§ DATA SHOWN
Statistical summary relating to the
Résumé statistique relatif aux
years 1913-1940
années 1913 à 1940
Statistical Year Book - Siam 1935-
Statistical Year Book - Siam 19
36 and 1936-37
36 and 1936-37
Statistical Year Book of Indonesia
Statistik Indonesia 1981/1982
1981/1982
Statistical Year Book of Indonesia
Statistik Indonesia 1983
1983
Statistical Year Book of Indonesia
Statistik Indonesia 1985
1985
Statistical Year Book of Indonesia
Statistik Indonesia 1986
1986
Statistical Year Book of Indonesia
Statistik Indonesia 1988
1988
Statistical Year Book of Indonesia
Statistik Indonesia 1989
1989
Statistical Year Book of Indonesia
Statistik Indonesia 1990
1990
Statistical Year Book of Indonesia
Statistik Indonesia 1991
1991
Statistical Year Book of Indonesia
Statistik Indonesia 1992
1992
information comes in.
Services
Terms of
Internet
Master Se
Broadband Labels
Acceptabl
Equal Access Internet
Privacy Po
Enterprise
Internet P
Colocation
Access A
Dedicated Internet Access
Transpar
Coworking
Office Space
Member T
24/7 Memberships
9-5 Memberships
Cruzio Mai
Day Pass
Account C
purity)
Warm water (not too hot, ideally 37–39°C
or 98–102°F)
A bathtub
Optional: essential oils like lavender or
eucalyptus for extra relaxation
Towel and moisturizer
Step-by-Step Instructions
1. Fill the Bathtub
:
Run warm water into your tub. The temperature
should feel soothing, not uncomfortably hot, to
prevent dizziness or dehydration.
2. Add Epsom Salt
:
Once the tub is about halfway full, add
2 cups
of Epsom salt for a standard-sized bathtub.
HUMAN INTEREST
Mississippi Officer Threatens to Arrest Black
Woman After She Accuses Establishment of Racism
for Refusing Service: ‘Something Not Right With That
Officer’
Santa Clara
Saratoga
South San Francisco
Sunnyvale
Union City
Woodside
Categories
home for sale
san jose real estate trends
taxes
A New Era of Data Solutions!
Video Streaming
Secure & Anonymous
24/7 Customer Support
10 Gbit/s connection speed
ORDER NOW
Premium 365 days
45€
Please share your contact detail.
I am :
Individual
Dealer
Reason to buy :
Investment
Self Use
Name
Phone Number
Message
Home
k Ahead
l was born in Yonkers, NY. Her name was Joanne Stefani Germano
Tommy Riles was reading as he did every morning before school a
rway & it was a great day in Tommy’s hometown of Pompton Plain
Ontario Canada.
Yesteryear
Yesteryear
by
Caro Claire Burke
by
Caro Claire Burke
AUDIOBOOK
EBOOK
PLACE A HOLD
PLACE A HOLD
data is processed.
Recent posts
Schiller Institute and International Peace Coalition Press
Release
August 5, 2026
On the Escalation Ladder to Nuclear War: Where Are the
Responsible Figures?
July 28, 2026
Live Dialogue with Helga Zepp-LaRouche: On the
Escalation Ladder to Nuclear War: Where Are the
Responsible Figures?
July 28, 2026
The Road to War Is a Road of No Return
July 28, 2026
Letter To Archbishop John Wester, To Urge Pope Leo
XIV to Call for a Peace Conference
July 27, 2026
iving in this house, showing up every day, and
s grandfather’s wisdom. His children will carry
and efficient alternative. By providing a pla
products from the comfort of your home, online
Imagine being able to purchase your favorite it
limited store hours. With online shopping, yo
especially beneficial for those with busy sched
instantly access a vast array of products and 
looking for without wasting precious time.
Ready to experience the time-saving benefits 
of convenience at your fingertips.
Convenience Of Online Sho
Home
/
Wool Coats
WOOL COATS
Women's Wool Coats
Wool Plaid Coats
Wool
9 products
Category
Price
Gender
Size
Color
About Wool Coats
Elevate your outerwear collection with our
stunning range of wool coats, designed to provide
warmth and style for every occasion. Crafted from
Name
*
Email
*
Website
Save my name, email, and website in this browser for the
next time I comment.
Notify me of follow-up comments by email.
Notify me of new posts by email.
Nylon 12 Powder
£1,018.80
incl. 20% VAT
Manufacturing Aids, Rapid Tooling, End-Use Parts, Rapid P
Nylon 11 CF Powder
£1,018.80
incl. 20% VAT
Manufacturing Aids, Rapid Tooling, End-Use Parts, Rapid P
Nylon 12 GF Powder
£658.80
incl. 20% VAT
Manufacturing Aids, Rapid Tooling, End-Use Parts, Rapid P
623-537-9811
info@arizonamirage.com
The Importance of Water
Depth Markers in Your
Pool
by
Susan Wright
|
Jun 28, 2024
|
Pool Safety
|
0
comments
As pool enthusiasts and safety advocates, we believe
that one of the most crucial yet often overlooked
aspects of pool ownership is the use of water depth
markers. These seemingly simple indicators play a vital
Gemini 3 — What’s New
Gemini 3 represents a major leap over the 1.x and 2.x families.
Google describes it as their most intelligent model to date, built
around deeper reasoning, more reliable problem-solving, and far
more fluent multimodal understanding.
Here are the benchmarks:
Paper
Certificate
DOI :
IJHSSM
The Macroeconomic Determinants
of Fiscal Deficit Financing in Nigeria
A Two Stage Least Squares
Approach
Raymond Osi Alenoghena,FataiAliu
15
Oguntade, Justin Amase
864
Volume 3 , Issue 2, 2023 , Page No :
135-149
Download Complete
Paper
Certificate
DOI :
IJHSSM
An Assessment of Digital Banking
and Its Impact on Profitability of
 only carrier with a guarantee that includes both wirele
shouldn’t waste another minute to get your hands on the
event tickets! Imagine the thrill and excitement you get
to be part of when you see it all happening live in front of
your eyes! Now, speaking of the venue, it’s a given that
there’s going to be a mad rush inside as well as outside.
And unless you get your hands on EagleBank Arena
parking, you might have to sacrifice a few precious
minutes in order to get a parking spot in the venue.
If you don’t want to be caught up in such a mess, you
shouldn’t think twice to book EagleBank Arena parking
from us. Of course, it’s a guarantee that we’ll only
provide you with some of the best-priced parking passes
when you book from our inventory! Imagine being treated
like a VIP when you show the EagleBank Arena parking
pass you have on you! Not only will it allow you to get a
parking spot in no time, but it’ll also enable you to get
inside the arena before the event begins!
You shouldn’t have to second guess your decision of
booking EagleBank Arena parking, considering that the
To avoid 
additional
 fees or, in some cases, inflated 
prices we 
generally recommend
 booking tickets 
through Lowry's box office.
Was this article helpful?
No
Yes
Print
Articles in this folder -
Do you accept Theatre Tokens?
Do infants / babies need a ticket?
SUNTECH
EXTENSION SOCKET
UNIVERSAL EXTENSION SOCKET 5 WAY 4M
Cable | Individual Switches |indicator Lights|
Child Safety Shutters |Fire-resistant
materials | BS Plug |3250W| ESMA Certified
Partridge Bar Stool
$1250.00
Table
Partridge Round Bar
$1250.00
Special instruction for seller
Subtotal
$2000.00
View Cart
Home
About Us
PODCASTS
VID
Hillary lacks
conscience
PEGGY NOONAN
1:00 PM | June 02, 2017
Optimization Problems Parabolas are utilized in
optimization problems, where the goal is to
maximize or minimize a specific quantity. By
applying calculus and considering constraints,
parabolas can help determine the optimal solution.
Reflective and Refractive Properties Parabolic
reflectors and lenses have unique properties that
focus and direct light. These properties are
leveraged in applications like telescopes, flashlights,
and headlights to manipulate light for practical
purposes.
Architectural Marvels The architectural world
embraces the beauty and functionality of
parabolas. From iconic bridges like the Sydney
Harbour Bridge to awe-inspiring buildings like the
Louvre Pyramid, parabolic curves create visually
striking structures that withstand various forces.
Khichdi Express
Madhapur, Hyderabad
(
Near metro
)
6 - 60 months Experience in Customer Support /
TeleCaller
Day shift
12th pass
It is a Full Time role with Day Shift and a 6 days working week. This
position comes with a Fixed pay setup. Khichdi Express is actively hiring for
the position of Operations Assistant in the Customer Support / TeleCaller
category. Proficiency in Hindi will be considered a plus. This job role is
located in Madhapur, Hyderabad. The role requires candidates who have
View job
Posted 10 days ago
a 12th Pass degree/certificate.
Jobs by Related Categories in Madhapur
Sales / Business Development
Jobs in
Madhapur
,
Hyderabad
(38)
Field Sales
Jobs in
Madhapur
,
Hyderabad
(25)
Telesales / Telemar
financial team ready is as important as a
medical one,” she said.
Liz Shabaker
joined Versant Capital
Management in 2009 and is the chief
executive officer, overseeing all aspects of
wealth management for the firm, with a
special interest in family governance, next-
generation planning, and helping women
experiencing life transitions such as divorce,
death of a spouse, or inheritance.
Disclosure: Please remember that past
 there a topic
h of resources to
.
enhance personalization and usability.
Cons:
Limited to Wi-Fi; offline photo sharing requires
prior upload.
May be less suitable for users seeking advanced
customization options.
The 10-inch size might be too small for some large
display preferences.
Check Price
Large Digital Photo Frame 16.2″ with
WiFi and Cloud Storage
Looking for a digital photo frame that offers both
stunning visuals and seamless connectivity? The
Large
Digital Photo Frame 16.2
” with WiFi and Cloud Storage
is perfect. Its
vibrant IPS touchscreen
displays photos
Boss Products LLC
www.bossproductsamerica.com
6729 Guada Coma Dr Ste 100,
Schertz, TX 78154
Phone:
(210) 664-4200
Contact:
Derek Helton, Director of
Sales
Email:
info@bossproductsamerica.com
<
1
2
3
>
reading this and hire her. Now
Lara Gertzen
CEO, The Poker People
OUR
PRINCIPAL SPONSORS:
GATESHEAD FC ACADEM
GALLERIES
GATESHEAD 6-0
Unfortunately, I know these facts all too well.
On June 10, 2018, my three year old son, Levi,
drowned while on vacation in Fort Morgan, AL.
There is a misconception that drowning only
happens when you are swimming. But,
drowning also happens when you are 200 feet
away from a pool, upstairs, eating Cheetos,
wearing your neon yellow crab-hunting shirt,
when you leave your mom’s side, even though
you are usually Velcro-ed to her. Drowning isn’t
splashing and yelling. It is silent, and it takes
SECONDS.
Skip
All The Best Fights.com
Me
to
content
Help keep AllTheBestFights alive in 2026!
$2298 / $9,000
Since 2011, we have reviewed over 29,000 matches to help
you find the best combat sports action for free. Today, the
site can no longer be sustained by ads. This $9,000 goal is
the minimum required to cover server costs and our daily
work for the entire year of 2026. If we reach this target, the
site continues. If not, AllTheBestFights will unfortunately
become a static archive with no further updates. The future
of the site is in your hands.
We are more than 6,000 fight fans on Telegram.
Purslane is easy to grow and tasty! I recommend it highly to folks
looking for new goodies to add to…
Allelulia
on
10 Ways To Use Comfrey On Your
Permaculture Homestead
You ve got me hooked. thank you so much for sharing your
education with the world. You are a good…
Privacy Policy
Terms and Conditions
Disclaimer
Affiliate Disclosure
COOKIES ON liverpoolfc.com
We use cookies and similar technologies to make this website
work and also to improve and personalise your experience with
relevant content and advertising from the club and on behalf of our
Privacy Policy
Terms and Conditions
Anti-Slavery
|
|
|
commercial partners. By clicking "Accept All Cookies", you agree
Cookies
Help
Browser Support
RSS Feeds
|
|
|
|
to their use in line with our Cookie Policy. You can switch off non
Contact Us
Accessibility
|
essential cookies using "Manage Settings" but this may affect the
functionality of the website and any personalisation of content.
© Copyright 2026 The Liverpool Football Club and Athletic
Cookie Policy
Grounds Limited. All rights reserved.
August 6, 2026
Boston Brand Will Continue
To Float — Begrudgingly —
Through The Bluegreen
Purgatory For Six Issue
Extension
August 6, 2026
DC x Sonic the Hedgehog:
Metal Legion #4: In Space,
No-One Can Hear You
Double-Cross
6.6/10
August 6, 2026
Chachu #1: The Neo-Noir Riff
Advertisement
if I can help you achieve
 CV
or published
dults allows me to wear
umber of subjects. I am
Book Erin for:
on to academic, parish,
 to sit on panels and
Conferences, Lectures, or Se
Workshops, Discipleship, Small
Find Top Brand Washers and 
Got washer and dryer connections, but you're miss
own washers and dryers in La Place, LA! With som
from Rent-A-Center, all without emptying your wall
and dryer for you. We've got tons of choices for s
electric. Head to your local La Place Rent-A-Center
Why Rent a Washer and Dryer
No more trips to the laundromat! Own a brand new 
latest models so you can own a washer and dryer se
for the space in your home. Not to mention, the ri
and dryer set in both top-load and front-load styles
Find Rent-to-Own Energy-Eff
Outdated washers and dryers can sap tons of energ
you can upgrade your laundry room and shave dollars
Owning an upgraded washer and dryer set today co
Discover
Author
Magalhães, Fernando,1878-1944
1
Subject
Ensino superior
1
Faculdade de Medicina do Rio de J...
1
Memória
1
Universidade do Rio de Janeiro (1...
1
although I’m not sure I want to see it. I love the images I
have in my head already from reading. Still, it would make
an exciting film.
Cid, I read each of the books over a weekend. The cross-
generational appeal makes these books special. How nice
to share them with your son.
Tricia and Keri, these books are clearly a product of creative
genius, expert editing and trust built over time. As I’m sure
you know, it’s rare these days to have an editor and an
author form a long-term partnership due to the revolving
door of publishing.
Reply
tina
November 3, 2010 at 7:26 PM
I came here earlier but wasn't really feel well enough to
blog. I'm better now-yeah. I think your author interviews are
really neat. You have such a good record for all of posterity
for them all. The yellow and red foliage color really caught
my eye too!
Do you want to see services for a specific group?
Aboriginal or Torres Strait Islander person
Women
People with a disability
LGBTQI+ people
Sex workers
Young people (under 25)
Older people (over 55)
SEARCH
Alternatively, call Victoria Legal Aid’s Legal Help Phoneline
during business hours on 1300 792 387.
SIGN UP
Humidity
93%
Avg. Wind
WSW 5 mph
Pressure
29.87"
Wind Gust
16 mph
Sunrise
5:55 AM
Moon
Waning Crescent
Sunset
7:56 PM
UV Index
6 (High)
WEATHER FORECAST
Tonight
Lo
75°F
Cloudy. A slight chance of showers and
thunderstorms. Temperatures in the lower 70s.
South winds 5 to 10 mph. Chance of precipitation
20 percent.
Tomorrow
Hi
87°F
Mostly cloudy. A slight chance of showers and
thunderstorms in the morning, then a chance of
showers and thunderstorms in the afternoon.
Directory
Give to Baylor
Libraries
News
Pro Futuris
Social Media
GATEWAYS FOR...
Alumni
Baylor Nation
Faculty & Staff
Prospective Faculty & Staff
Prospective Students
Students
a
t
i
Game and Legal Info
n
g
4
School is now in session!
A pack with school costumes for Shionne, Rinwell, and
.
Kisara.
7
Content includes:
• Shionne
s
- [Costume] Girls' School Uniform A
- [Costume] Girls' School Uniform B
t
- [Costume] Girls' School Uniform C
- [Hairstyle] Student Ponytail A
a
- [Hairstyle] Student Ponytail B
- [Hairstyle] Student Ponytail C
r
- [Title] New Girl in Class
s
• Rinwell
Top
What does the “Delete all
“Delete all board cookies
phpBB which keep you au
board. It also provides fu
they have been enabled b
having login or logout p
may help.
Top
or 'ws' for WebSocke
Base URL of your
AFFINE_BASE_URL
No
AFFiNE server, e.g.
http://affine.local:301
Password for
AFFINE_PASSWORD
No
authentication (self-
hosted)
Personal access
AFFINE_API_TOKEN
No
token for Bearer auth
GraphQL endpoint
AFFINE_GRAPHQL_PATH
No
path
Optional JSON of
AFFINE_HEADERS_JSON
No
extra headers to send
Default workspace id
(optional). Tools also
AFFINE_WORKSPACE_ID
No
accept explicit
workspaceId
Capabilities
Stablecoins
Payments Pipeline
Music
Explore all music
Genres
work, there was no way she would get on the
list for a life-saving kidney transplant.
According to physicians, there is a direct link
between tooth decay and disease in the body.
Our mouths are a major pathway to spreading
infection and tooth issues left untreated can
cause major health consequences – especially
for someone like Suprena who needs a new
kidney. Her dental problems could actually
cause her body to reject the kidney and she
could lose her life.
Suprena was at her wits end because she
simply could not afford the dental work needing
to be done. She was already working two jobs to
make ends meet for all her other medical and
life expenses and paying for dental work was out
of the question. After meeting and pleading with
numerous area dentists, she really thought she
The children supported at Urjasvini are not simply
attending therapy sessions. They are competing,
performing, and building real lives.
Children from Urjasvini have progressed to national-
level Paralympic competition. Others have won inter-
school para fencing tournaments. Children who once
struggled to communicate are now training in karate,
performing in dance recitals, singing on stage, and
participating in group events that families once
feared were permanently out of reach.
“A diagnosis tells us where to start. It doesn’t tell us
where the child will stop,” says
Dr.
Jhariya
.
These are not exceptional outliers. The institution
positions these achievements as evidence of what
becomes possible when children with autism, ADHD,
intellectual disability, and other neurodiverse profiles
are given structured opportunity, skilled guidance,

§ REQUIRED ACTION
The entries above hold the needed span. Transcribe exactly the lines from the one with "my eye too!" to the one with "Base URL of your", both included.

§ ANSWER AREA
my eye too!
Do you want to see services for a specific group?
Aboriginal or Torres Strait Islander person
Women
People with a disability
LGBTQI+ people
Sex workers
Young people (under 25)
Older people (over 55)
SEARCH
Alternatively, call Victoria Legal Aid’s Legal Help Phoneline
during business hours on 1300 792 387.
SIGN UP
Humidity
93%
Avg. Wind
WSW 5 mph
Pressure
29.87"
Wind Gust
16 mph
Sunrise
5:55 AM
Moon
Waning Crescent
Sunset
7:56 PM
UV Index
6 (High)
WEATHER FORECAST
Tonight
Lo
75°F
Cloudy. A slight chance of showers and
thunderstorms. Temperatures in the lower 70s.
South winds 5 to 10 mph. Chance of precipitation
20 percent.
Tomorrow
Hi
87°F
Mostly cloudy. A slight chance of showers and
thunderstorms in the morning, then a chance of
showers and thunderstorms in the afternoon.
Directory
Give to Baylor
Libraries
News
Pro Futuris
Social Media
GATEWAYS FOR...
Alumni
Baylor Nation
Faculty & Staff
Prospective Faculty & Staff
Prospective Students
Students
a
t
i
Game and Legal Info
n
g
4
School is now in session!
A pack with school costumes for Shionne, Rinwell, and
.
Kisara.
7
Content includes:
• Shionne
s
- [Costume] Girls' School Uniform A
- [Costume] Girls' School Uniform B
t
- [Costume] Girls' School Uniform C
- [Hairstyle] Student Ponytail A
a
- [Hairstyle] Student Ponytail B
- [Hairstyle] Student Ponytail C
r
- [Title] New Girl in Class
s
• Rinwell
Top
What does the “Delete all
“Delete all board cookies
phpBB which keep you au
board. It also provides fu
they have been enabled b
having login or logout p
may help.
Top
or 'ws' for WebSocke
Base URL of your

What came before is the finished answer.